Nonlinear optical (NLO) crystals with efficient frequency conversion are essential for all-solid-state lasers, and exploring new second harmonic generation (SHG) enhancing strategy is crucial for the structure-property relationship research and application of NLO crystals. Conventional strategies focus on inducing parallel alignment of NLO active units. In this work, two new regulation means, i.e. bond polarization and flexible deformation, have been identified in rare earth carbonates REXCO3 (RE = La, Ce, Y; X = OH, F) with anionic motifs circular aligned through experimental characterization and first-principles calculations. They can promote the SHG effect in the form of electronic polarization and polyhedra distortion, respectively.

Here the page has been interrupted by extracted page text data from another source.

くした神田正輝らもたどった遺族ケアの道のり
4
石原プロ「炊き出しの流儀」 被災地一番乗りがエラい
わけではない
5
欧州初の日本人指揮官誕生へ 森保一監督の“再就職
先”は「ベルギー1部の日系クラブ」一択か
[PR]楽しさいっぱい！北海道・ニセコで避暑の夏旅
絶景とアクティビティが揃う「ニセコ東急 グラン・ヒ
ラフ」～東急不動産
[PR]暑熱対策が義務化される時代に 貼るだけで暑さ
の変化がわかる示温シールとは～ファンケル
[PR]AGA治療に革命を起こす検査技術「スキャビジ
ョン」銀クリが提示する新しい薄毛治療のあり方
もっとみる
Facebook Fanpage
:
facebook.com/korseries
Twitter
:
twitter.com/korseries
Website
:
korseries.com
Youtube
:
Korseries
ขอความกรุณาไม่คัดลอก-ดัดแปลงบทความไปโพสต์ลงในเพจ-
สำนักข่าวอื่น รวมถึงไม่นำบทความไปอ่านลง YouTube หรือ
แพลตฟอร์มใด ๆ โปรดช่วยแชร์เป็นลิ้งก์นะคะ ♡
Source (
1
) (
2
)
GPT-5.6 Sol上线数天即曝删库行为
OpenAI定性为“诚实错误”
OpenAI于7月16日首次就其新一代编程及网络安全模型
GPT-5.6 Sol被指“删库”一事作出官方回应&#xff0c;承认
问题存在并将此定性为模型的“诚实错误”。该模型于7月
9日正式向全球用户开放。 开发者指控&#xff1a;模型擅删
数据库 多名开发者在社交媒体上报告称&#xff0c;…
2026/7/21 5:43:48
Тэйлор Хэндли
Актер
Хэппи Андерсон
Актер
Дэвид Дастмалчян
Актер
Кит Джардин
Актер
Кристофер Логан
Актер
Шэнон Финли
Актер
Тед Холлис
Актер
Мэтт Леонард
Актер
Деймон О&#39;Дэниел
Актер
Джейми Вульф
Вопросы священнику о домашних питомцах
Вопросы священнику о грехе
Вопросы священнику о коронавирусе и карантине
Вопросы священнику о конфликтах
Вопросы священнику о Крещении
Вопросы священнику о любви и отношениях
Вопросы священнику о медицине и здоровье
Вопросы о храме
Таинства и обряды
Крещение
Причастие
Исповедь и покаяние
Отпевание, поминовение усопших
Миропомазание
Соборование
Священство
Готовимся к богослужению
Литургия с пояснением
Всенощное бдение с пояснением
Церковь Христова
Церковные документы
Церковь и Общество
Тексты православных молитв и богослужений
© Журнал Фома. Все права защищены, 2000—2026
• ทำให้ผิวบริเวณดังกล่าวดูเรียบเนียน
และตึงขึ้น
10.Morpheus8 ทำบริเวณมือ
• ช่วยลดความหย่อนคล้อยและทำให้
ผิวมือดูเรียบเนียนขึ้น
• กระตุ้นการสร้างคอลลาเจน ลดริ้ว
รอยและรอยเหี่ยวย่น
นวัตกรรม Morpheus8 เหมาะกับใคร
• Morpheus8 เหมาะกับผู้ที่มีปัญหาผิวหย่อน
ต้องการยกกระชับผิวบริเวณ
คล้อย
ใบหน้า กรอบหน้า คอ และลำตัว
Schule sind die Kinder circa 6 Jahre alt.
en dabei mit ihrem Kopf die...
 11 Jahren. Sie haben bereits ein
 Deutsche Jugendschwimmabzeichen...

Such regulation methods break the common acceptation that only carbonates aligning in a parallel pattern can effectively achieve the superposition of hyperpolarizabilities and result in considerable SHG effect. By realizing the synergistic effect of circular alignment and rare earth polyhedra, the polarizability and flexible stretching ability of the RE-O coordination bonds are effectively exerted in the designed structure, C2_La2O2CO3. This work unveils a new mechanism for SHG enhancement in rare earth carbonates and provides new insight for designing advanced NLO materials.